Na petição enviada na quarta-feira (2), a defesa alega que a denúncia oferecida pelo Ministério Público quanto ao crime de perseguição contra a vítima fundamenta-se em relatos que carecem de confirmação por provas materiais contundentes. 

É argumentado que a acusação não especifica quais atos, além de ligações telefônicas, teriam sido praticados para a configuração do crime de stalking e não indicaria em que momento os atos ultrapassaram o limite da legalidade.

 

A defesa ainda diz que a prisão preventiva é uma medida “desproporcional e desnecessária diante das circunstâncias do caso concreto”, já que Rafael não oferece riscos e é réu primário, sem condenação transitada em julgado e apesar de responder a outros processos em fase de instrução criminal.

 

No dia 20 de fevereiro deste ano, a juíza Maria Mazarelo Farias Pinto, da 1ª Vara Especializada de Violência Doméstica e Familiar Contra a Mulher de Rondonópolis, recebeu as denúncias ajuizadas pelo Ministério Público contra Rafael.

 

Rafael e a esposa se separaram em 2022. Consta nos autos que após o rompimento Rafael teria passado a persegui-la passando em frente a sua casa e locais que a mulher frequentava, além de ligações.
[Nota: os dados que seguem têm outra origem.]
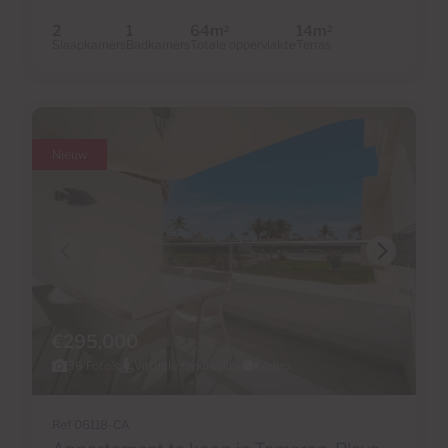
2
1
64m
14m
2
2
Slaapkamers
Badkamers
Totale oppervlakte
Terras
Nieuw
€295,000
36 Foto's
Virtuele rondleiding
Video
Ref 06118-CA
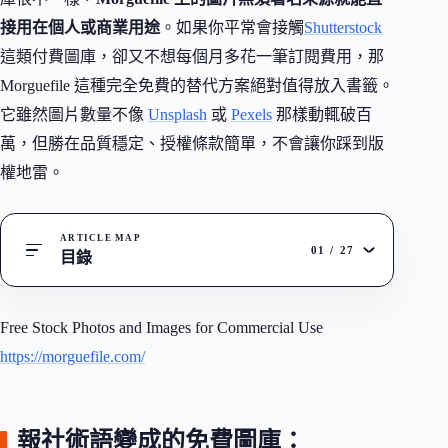
接用在個人或商業用途
。如果你平常會接觸
Shutterstock
這類付費圖庫，卻又不想每個月多花一筆訂閱費用，那
Morguefile 這種完全免費的替代方案絕對值得放入書籤。
它雖然圖片數量不像
Unsplash
或
Pexels
那樣動輒破百
萬，但勝在品質穩定、授權條款簡單，不會讓你踩到版
權地雷。
ARTICLE MAP
01
/
27
目錄
Free Stock Photos and Images for Commercial Use
https://morguefile.com/
報社術語變成的免費圖庫：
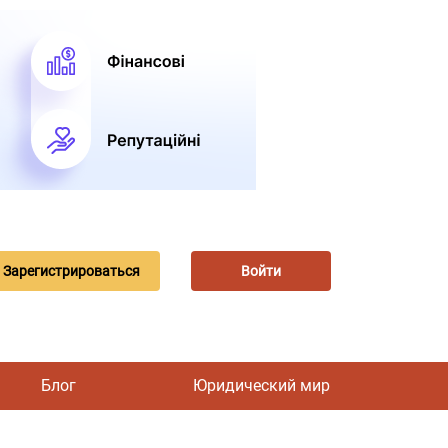
Зарегистрироваться
Войти
Блог
Юридический мир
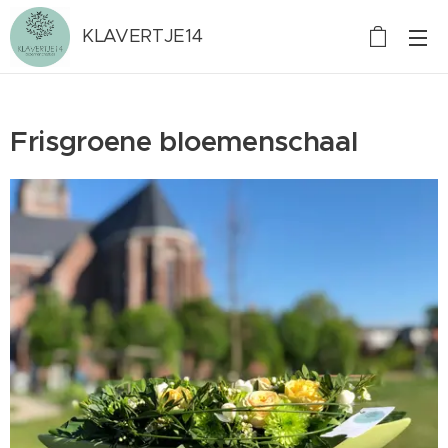
KLAVERTJE14
Frisgroene bloemenschaal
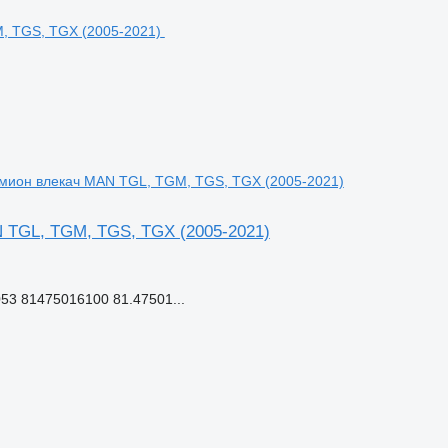
амион влекач MAN TGL, TGM, TGS, TGX (2005-2021)
 TGL, TGM, TGS, TGX (2005-2021)
53 81475016100 81.47501...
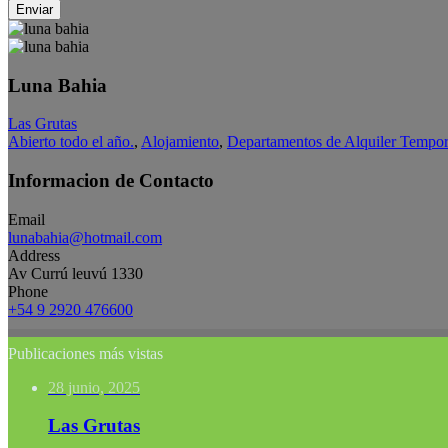
Enviar
Luna Bahia
Las Grutas
Abierto todo el año.
,
Alojamiento
,
Departamentos de Alquiler Tempor
Informacion de Contacto
Email
lunabahia@hotmail.com
Address
Av Currú leuvú 1330
Phone
+54 9 2920 476600
Publicaciones más vistas
28 junio, 2025
Las Grutas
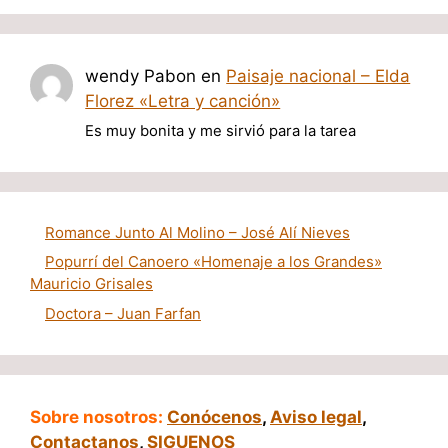
wendy Pabon
en
Paisaje nacional – Elda
Florez «Letra y canción»
Es muy bonita y me sirvió para la tarea
Romance Junto Al Molino – José Alí Nieves
Popurrí del Canoero «Homenaje a los Grandes»
Mauricio Grisales
Doctora – Juan Farfan
Sobre nosotros:
Conócenos
,
Aviso legal
,
Contactanos
,
SIGUENOS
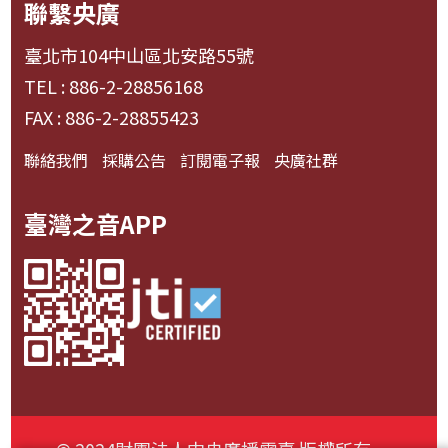
聯繫央廣
臺北市104中山區北安路55號
TEL : 886-2-28856168
FAX : 886-2-28855423
聯絡我們
採購公告
訂閱電子報
央廣社群
臺灣之音APP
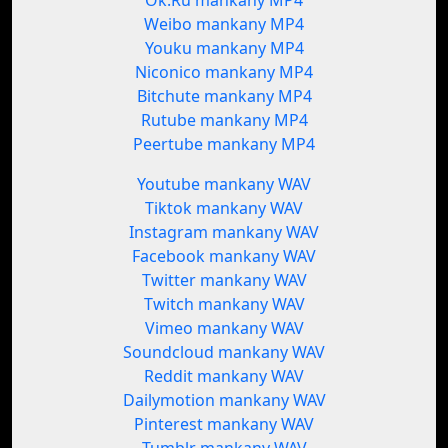
Ok.Ru mankany MP4
Weibo mankany MP4
Youku mankany MP4
Niconico mankany MP4
Bitchute mankany MP4
Rutube mankany MP4
Peertube mankany MP4
Youtube mankany WAV
Tiktok mankany WAV
Instagram mankany WAV
Facebook mankany WAV
Twitter mankany WAV
Twitch mankany WAV
Vimeo mankany WAV
Soundcloud mankany WAV
Reddit mankany WAV
Dailymotion mankany WAV
Pinterest mankany WAV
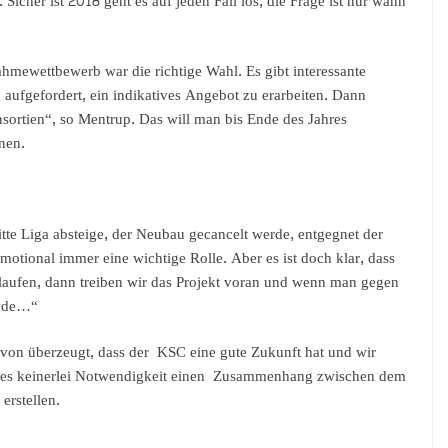
cher ist 2018 geht es auf jeden Fall los, die Frage ist nur wann
hmewettbewerb war die richtige Wahl. Es gibt interessante
aufgefordert, ein indikatives Angebot zu erarbeiten. Dann
ortien“, so Mentrup. Das will man bis Ende des Jahres
nen.
te Liga absteige, der Neubau gecancelt werde, entgegnet der
emotional immer eine wichtige Rolle. Aber es ist doch klar, dass
elaufen, dann treiben wir das Projekt voran und wenn man gegen
lade…“
davon überzeugt, dass der KSC eine gute Zukunft hat und wir
 es keinerlei Notwendigkeit einen Zusammenhang zwischen dem
erstellen.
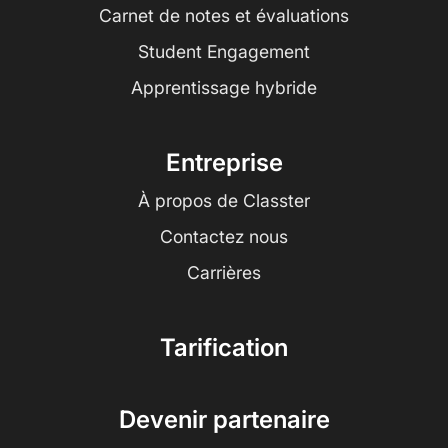
Carnet de notes et évaluations
Student Engagement
Apprentissage hybride
Entreprise
À propos de Classter
Contactez nous
Carrières
Tarification
Devenir partenaire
Em uma ocasião, ele teria inclusive agredido a mulher fisicamente. No dia 23 de janeiro de 2025, ele realizou mais de 20 ligações de número restrito e proferiu ameaças a ex.

 

A defesa alega que os atos não foram premeditado e não tinham intuito deliberado de intimidar a vítima. São fruto de um “contexto pessoal delicado, marcado por profunda instabilidade psíquica, uso contínuo de psicotrópicos e crises de impulsividade agravadas por transtornos emocionais não tratados adequadamente à época dos fatos”.